**任务列表**
1. 照抄介绍鼻-鼻窦剔骨法成形术的原文，从“FESS无差别切除的操作方式”起，一直抄到“术后转归,更提高了整体疗效。”为止。
2. 接着介绍鼻-鼻窦剔骨法成形术的原文最后一句往下续写。

FESS无差别切除的操作方式与鼻窦球囊扩张术相比,鼻窦球囊扩张术才是真正意义上的FESS。但是,鼻窦球囊扩张术的临床适用范围太过局限,只能满足“尽量保留功能,恪守微创原则”,却无法满足“彻底清除病变、同期协调处理”的临床需求,所以无法广泛适用于所有鼻-鼻窦炎的病变类型。
为此,在原有FESS操作的基础上,逐步形成了更具功能与微创的鼻-鼻窦剔骨法粘骨膜瓣成形术,简称:鼻-鼻窦剔骨法成形术,包括了横向的所有鼻-鼻窦手术方式,纵向的填塞与清理整个流程在内的一体化综合处理体系,包括:
横向:1)鼻腔:鼻中隔碎片法成形术,下鼻甲粘骨膜下成形术,中鼻甲剔骨法成形术;2)鼻窦:筛窦、上颌窦、额窦、蝶窦剔骨法成形术;3)窦口鼻道复合体:中鼻甲、钩突、筛泡剔骨法成形术。
纵向:1)手术:依据病变范围与病情需要,完成上述一系列相关手术操作;2)填塞:通过使用可溶性材料实施分层微型混合填塞,给予压迫止血、填塞隔离、固定成形、保护创面、抗菌消炎、加速康复;3)清理:借助盐水冲洗,使可溶性填塞材料逐步降解,自行排出,使填塞清除之时=创面修复之日。
鼻-鼻窦剔骨法粘骨膜瓣成形术,是一整套既能满足鼻腔呼吸通畅与鼻窦引流通畅,又能同时满足“彻底清除病变,尽量保留功能,恪守微创原则,同期协调处理”四项手术基本原则,介于鼻窦球囊扩张术与轮廓化鼻内镜手术之间,有别于既往FESS操作方式的全新升级版本。
与分层混合填塞和分步自行清理纵向配套使用,相辅相成,互为影响,做到了尽量保留所有鼻-鼻窦正常粘膜的完整性,减少甚至避免了术腔骨质裸露,从而实现了:
1)减少并发症:更好、更快地完成术腔粘膜上皮化,创面愈合之日=粘膜上皮化之时,减少甚至避免了术后囊泡样变、术腔粘连、窦口狭窄闭锁等。
2)加速康复:减少甚至避免了术后频繁常规鼻内镜下清理,以及由此带来的医源性损伤,从而既简化了术后随访,又加速了术后转归,更提高了整体疗效。
3)名副其实:更好、更多地保留鼻-鼻窦正常黏膜的完整性=更好、更多地保留鼻-鼻窦正常功能的完整性,是名副其实的FESS。

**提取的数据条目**
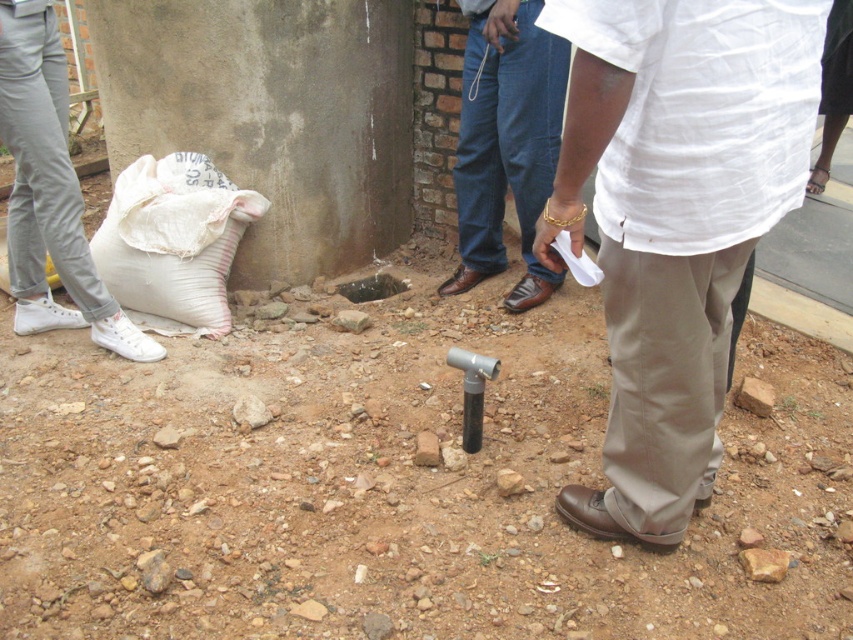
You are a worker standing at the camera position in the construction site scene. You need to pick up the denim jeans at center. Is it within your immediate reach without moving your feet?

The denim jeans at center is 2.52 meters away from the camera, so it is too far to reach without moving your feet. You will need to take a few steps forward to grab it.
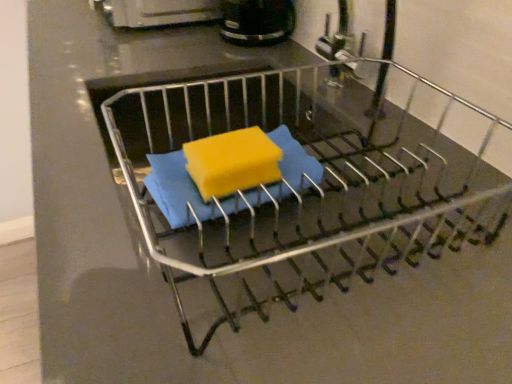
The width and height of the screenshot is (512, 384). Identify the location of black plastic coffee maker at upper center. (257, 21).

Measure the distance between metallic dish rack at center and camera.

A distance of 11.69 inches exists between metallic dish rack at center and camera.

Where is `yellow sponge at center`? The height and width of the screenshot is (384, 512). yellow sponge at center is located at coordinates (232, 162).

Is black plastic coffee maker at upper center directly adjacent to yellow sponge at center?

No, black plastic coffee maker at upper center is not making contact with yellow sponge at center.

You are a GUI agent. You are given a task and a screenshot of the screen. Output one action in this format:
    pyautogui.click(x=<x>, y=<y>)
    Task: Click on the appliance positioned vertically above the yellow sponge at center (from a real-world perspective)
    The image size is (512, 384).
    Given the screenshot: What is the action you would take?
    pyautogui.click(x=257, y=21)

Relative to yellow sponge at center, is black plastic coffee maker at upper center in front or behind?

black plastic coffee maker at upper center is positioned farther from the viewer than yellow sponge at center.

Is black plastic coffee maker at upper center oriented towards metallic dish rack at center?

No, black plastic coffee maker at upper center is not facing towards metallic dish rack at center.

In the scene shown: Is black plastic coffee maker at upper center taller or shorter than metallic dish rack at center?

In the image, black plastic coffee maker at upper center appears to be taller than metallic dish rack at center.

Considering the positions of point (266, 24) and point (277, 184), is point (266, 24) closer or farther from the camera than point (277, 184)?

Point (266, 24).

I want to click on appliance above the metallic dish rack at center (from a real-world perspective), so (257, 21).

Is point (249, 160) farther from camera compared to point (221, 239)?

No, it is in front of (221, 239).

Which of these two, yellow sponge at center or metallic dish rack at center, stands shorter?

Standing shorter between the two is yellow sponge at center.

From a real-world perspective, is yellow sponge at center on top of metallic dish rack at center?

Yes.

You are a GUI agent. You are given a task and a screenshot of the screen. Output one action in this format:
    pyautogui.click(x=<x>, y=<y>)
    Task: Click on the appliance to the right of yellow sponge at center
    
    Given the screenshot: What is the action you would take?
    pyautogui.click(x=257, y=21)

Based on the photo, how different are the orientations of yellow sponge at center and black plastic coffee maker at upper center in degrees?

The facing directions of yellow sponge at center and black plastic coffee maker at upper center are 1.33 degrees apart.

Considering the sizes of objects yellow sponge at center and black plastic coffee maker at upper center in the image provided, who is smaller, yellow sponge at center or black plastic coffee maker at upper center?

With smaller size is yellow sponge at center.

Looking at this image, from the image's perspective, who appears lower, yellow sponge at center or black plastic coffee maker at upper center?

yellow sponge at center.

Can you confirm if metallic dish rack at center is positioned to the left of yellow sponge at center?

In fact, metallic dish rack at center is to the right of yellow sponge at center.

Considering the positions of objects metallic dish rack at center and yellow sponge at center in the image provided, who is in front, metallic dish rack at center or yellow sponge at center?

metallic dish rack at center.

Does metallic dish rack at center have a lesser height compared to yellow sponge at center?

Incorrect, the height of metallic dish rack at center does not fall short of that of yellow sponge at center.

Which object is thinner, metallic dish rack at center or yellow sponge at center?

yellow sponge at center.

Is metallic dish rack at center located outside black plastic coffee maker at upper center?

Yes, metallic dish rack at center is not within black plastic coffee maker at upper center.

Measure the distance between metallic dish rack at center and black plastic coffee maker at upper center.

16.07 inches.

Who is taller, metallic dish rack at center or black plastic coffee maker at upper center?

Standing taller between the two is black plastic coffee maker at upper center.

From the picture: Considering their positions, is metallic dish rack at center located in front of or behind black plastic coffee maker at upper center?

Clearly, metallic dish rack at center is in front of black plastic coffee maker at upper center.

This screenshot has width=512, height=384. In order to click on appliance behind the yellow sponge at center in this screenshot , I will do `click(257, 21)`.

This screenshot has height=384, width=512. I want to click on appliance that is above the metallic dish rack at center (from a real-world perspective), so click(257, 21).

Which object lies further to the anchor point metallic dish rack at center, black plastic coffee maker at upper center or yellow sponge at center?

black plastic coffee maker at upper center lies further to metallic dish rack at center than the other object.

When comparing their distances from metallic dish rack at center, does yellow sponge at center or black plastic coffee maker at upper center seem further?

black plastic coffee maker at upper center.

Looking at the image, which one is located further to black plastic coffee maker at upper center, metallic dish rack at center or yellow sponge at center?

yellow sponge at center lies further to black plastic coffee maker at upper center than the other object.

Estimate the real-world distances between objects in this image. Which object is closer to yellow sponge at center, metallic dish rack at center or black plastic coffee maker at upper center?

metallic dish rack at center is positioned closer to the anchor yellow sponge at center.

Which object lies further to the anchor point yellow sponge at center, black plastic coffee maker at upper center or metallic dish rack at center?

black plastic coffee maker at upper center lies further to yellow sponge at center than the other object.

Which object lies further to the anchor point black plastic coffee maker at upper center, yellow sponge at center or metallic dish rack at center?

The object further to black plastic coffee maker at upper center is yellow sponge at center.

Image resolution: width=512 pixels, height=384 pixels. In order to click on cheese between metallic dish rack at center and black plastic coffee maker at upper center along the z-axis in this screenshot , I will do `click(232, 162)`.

**参考答案**
1.
FESS无差别切除的操作方式与鼻窦球囊扩张术相比,鼻窦球囊扩张术才是真正意义上的FESS。但是,鼻窦球囊扩张术的临床适用范围太过局限,只能满足“尽量保留功能,恪守微创原则”,却无法满足“彻底清除病变、同期协调处理”的临床需求,所以无法广泛适用于所有鼻-鼻窦炎的病变类型。
为此,在原有FESS操作的基础上,逐步形成了更具功能与微创的鼻-鼻窦剔骨法粘骨膜瓣成形术,简称:鼻-鼻窦剔骨法成形术,包括了横向的所有鼻-鼻窦手术方式,纵向的填塞与清理整个流程在内的一体化综合处理体系,包括:
横向:1)鼻腔:鼻中隔碎片法成形术,下鼻甲粘骨膜下成形术,中鼻甲剔骨法成形术;2)鼻窦:筛窦、上颌窦、额窦、蝶窦剔骨法成形术;3)窦口鼻道复合体:中鼻甲、钩突、筛泡剔骨法成形术。
纵向:1)手术:依据病变范围与病情需要,完成上述一系列相关手术操作;2)填塞:通过使用可溶性材料实施分层微型混合填塞,给予压迫止血、填塞隔离、固定成形、保护创面、抗菌消炎、加速康复;3)清理:借助盐水冲洗,使可溶性填塞材料逐步降解,自行排出,使填塞清除之时=创面修复之日。
鼻-鼻窦剔骨法粘骨膜瓣成形术,是一整套既能满足鼻腔呼吸通畅与鼻窦引流通畅,又能同时满足“彻底清除病变,尽量保留功能,恪守微创原则,同期协调处理”四项手术基本原则,介于鼻窦球囊扩张术与轮廓化鼻内镜手术之间,有别于既往FESS操作方式的全新升级版本。
与分层混合填塞和分步自行清理纵向配套使用,相辅相成,互为影响,做到了尽量保留所有鼻-鼻窦正常粘膜的完整性,减少甚至避免了术腔骨质裸露,从而实现了:
1)减少并发症:更好、更快地完成术腔粘膜上皮化,创面愈合之日=粘膜上皮化之时,减少甚至避免了术后囊泡样变、术腔粘连、窦口狭窄闭锁等。
2)加速康复:减少甚至避免了术后频繁常规鼻内镜下清理,以及由此带来的医源性损伤,从而既简化了术后随访,又加速了术后转归,更提高了整体疗效。

2.
很多情况下,鼻塞、前后鼻漏、头痛、嗅觉减退等四大典型症状,或仅源于鼻腔,或同时源于鼻腔和鼻窦。仅源于鼻窦,未累及鼻腔的孤立性鼻窦炎占比极少。所以,在实施鼻窦手术时,要想获得更好疗效,多半需要同期实施鼻中隔、下鼻甲、中鼻甲等鼻腔手术。另一方面,在实施鼻窦手术前,需要首先处理包括中鼻甲、钩突、筛泡等在内的窦口鼻道复合体,开放中鼻道,才能向上开放额窦,向后开放筛窦、蝶窦,向外下开放上颌窦。所以,鼻内镜下鼻窦开放术,更多情况下是包括鼻腔和鼻窦在内的鼻-鼻窦手术。所以,与早期功能性鼻窦开放术(FESS)相比,2024版的功能性鼻窦开放术,更多注重了鼻腔和鼻窦多结构的同期协调处理。
粘骨膜瓣技术在鼻-鼻窦手术中的应用由来已久,诸如:通过翻转或旋转粘骨膜瓣修复鼻中隔穿孔,用游离或带蒂粘骨膜瓣修补鼻颅底缺损等,都是粘骨膜瓣技术的经典临床应用。但是,如果只是将粘骨膜瓣技术的临床应用,局限于修补鼻中隔穿孔和鼻颅底缺损,则严重制约了鼻-鼻窦粘骨膜瓣技术的广泛应用。
与修补缺损不同的另一类粘骨膜瓣技术,是尽量保留鼻-鼻窦正常粘膜完整性=尽量保留鼻-鼻窦正常功能完整性的粘骨膜瓣成形术。针对鼻中隔穿孔和鼻颅底缺损的粘骨膜瓣修补术,是木已成舟、亡羊补牢的被动之举。而从最早期的鼻中隔粘膜下切除术(Kilian's 手术),到现在的鼻-鼻窦剔骨法粘骨膜瓣成形术,则是料敌于先、未雨绸缪的主动行为。只是既往人们因为受技术与认识的局限性,未能将这种粘骨膜瓣技术广泛应用于鼻-鼻窦的所有解剖结构和病变类型。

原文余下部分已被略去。